(Dataset items)

-- Begin --

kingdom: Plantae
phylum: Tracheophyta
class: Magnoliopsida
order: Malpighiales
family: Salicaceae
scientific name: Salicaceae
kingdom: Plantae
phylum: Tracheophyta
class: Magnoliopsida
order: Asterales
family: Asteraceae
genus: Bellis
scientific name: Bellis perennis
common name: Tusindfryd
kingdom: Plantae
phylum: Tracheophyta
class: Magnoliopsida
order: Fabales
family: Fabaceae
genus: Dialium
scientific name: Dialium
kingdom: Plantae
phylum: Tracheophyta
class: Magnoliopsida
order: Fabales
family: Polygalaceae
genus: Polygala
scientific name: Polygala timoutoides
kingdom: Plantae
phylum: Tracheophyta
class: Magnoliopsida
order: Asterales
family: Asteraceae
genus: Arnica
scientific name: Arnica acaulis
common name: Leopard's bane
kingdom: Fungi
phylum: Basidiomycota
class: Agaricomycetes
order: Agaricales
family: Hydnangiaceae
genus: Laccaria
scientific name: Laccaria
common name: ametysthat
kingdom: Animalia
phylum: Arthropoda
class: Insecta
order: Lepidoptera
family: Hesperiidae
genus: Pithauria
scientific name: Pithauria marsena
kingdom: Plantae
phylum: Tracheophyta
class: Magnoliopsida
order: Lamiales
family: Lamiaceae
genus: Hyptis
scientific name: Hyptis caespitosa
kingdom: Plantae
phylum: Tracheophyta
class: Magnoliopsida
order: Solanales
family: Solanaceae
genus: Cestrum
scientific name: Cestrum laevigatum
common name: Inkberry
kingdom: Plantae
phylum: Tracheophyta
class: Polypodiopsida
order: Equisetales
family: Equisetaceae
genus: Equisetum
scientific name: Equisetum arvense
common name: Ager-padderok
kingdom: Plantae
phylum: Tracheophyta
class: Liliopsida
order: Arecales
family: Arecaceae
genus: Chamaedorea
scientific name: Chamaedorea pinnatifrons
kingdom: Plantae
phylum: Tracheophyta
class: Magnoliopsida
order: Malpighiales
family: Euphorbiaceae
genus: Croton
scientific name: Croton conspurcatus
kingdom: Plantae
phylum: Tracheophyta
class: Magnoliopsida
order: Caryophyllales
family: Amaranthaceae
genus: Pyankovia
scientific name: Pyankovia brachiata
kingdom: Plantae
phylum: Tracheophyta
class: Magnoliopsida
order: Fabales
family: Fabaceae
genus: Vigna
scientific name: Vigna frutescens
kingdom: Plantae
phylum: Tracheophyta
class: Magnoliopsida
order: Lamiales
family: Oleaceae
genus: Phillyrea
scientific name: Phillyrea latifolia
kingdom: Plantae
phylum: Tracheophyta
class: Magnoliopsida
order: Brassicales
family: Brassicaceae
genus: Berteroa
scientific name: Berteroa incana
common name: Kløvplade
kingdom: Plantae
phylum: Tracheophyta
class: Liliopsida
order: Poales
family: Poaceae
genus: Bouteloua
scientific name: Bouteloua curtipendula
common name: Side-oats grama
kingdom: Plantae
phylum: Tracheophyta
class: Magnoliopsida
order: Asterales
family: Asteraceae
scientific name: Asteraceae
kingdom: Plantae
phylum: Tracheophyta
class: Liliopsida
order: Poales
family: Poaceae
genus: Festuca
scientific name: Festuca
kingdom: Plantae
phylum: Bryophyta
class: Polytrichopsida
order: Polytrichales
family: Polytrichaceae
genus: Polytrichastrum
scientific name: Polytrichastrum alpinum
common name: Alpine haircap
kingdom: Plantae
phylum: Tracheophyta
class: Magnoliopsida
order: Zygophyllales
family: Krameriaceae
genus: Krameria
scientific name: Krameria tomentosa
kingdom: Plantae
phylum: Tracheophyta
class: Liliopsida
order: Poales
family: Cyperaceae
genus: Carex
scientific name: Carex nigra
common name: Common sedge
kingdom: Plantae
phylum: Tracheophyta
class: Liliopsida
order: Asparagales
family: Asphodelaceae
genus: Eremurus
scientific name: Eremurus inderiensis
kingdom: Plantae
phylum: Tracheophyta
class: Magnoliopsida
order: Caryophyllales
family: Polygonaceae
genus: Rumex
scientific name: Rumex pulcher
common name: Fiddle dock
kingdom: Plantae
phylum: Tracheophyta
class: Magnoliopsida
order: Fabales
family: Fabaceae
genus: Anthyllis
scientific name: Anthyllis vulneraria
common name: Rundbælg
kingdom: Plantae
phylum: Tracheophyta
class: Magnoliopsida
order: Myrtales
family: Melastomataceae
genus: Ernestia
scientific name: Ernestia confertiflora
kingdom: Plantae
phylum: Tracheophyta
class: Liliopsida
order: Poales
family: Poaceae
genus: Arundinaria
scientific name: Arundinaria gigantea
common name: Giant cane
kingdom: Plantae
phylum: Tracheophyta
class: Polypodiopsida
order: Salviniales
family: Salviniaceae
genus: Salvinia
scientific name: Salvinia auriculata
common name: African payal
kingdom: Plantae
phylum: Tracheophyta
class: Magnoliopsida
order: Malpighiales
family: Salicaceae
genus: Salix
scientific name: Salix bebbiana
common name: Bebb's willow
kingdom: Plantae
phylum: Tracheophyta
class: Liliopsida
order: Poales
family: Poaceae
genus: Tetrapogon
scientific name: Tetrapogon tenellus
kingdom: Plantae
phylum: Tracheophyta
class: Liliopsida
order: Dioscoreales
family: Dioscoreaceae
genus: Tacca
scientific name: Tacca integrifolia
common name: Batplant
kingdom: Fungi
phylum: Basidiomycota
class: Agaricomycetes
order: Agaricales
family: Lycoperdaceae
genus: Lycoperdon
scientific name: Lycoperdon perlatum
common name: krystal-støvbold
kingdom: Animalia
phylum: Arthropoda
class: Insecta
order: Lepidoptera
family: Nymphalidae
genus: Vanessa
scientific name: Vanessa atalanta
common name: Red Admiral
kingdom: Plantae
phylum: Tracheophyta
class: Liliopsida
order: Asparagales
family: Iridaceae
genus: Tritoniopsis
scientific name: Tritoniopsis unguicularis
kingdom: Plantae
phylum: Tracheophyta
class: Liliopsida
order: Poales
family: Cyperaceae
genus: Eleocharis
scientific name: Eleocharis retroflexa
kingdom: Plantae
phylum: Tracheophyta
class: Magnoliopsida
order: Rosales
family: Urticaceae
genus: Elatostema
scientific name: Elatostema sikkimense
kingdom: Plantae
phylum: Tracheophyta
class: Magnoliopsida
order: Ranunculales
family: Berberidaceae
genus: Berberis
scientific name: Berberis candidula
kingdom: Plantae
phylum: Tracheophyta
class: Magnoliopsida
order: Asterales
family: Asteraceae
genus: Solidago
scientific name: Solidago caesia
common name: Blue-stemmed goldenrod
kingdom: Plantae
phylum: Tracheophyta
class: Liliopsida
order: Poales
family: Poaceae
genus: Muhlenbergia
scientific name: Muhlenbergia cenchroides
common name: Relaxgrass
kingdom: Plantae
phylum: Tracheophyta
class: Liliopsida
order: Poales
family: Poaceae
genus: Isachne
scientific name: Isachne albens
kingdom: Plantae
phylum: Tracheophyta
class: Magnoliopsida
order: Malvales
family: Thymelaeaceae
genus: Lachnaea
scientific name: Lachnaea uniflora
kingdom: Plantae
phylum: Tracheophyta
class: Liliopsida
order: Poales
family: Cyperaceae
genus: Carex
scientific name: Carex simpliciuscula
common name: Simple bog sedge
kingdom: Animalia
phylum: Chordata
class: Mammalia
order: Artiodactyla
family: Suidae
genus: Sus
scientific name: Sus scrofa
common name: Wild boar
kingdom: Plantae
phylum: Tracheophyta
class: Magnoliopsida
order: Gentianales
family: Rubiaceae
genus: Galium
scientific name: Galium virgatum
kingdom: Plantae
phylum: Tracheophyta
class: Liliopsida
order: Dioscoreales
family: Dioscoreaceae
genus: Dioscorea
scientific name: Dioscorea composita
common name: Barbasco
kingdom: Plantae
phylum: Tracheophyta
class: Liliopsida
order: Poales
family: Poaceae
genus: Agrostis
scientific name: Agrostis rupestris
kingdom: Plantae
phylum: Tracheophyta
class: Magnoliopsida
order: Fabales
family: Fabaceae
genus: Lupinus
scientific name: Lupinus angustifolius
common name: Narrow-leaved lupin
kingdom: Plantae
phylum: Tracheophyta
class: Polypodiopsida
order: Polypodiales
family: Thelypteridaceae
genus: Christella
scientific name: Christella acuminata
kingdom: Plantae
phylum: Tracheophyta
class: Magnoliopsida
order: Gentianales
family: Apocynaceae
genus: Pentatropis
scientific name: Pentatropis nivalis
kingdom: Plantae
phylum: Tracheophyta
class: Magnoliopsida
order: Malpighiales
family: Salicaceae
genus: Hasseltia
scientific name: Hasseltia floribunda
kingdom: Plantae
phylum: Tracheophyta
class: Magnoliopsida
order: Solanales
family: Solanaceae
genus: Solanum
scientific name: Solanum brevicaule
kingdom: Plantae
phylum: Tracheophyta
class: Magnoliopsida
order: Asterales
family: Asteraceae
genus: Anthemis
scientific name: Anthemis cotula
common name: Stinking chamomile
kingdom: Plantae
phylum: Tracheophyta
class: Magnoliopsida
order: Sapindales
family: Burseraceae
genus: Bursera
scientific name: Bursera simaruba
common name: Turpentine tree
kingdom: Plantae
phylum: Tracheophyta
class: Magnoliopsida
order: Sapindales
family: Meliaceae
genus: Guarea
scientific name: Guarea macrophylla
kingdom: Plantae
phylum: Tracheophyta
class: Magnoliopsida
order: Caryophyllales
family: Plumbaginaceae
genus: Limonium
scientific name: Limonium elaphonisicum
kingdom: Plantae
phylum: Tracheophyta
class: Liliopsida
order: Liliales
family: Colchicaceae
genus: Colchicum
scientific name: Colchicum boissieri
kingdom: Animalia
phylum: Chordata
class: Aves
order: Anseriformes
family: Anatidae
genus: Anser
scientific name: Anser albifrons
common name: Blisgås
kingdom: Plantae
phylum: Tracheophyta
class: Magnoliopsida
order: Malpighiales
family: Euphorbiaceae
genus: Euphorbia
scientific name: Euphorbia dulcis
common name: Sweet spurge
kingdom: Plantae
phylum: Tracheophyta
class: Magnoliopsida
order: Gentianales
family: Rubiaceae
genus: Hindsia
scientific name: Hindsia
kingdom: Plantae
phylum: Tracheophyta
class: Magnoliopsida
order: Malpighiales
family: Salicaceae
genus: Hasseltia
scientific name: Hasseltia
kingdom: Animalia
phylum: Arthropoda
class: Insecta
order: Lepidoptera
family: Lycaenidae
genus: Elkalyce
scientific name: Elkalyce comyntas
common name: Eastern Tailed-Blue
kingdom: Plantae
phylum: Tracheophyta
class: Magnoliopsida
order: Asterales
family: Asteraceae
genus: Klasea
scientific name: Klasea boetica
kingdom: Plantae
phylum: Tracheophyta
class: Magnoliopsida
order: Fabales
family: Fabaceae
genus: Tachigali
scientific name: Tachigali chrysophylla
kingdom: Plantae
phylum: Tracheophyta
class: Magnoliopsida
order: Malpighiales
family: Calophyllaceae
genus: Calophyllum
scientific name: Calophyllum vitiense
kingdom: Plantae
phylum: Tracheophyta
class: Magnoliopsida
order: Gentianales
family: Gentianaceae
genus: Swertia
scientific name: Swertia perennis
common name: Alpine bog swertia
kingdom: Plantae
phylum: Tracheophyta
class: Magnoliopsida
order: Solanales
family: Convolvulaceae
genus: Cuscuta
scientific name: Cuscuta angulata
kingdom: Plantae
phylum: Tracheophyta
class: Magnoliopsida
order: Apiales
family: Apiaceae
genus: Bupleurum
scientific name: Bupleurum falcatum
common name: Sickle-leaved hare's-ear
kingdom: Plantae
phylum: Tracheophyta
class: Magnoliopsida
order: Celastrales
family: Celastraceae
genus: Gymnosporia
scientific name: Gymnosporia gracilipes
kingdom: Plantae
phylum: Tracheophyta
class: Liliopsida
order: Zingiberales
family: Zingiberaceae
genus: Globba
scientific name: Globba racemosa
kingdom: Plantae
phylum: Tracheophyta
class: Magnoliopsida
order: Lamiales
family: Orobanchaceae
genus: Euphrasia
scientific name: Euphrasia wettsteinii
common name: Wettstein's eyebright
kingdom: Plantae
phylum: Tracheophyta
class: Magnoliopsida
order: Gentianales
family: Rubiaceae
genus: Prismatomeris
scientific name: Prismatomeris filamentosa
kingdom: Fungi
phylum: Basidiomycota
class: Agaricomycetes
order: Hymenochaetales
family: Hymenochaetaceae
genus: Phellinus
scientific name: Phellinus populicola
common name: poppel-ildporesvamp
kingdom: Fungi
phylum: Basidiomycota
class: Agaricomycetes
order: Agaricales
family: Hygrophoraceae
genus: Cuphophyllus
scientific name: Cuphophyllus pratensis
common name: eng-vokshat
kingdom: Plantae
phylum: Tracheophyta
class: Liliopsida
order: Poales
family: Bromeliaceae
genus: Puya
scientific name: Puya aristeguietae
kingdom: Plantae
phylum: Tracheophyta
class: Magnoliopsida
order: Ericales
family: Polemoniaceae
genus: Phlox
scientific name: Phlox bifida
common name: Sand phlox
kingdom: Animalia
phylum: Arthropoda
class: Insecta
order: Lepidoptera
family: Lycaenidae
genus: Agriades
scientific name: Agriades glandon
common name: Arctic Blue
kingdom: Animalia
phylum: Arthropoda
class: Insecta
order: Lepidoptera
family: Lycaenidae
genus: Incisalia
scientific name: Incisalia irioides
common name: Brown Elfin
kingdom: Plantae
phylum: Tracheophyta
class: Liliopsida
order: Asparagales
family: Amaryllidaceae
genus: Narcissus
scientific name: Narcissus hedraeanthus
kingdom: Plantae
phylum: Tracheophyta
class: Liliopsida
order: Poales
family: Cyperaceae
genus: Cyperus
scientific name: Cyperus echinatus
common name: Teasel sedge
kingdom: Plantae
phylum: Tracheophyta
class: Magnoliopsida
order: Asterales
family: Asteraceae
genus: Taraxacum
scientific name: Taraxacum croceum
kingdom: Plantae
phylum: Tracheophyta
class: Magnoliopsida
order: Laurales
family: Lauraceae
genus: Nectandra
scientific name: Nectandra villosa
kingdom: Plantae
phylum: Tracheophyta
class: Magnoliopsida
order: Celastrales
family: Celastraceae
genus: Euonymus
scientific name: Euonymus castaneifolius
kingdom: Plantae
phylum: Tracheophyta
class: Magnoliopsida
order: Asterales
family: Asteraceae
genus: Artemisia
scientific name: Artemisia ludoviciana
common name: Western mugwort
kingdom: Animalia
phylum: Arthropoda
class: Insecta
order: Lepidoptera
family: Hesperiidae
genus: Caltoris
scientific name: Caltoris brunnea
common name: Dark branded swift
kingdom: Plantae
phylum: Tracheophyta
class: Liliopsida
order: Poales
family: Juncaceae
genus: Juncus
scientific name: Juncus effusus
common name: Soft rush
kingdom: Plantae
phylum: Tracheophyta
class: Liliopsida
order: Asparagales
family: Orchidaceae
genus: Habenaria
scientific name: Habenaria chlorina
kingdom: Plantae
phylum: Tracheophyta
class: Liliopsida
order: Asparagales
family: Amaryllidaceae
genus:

-- End --

Could you give the rows, from the start through the line that contains "genus: Arnica", as a two-column CSV with the headers "query" and "answer"? Use one CSV line for each line of the rows, put each field in quotes, and replace any line breaks with spaces.

query,answer
"kingdom:","Plantae"
"phylum:","Tracheophyta"
"class:","Magnoliopsida"
"order:","Malpighiales"
"family:","Salicaceae"
"scientific name:","Salicaceae"
"kingdom:","Plantae"
"phylum:","Tracheophyta"
"class:","Magnoliopsida"
"order:","Asterales"
"family:","Asteraceae"
"genus:","Bellis"
"scientific name:","Bellis perennis"
"common name:","Tusindfryd"
"kingdom:","Plantae"
"phylum:","Tracheophyta"
"class:","Magnoliopsida"
"order:","Fabales"
"family:","Fabaceae"
"genus:","Dialium"
"scientific name:","Dialium"
"kingdom:","Plantae"
"phylum:","Tracheophyta"
"class:","Magnoliopsida"
"order:","Fabales"
"family:","Polygalaceae"
"genus:","Polygala"
"scientific name:","Polygala timoutoides"
"kingdom:","Plantae"
"phylum:","Tracheophyta"
"class:","Magnoliopsida"
"order:","Asterales"
"family:","Asteraceae"
"genus:","Arnica"